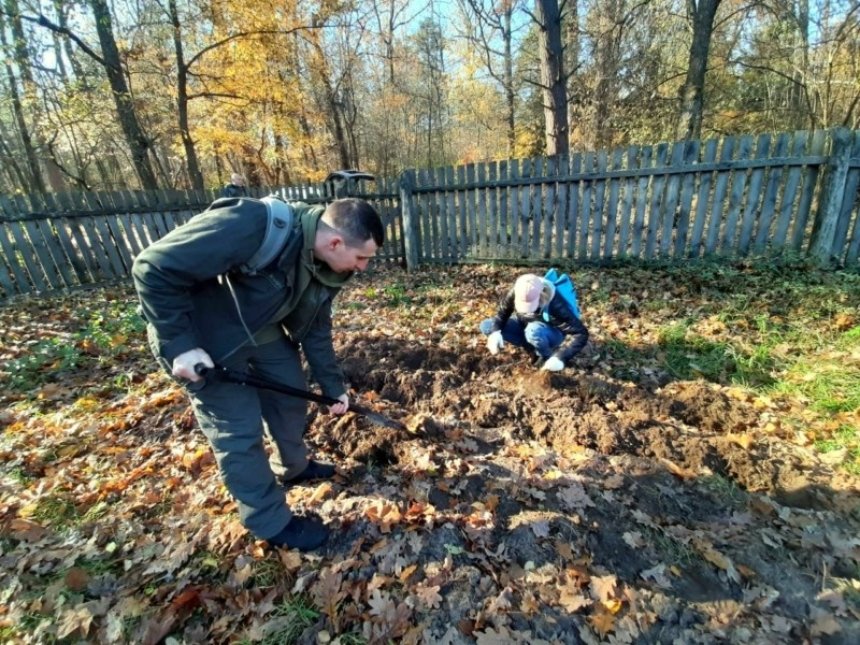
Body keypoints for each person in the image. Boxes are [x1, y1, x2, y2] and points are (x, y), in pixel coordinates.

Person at [132, 197, 384, 551]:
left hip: (260, 333)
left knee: (291, 397)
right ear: (335, 242)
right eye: (362, 258)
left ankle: (294, 466)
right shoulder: (252, 223)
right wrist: (179, 344)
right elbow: (152, 267)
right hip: (202, 341)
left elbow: (314, 327)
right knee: (239, 431)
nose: (363, 268)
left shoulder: (327, 265)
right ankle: (269, 521)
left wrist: (332, 387)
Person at [480, 273, 589, 371]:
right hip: (526, 325)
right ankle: (531, 347)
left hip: (550, 332)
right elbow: (501, 315)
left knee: (533, 331)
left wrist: (560, 357)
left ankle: (547, 357)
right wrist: (495, 332)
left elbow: (581, 333)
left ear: (541, 295)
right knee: (487, 326)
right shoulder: (517, 291)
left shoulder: (555, 303)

§ **Work required**: Word for word and without pictures, please write out only the lines from the start of the entries through the line containing "right elbow: (152, 267)", both included.

§ **Written response**:
Body keypoints for each person in the image. Boxes are [x1, y1, x2, y2] and points are (x, y), in pixel coordinates.

Person at [132, 197, 384, 551]:
left hip: (260, 333)
left knee: (291, 397)
right ear: (335, 242)
right eye: (362, 258)
left ankle: (294, 466)
right shoulder: (252, 223)
right wrist: (179, 344)
right elbow: (152, 267)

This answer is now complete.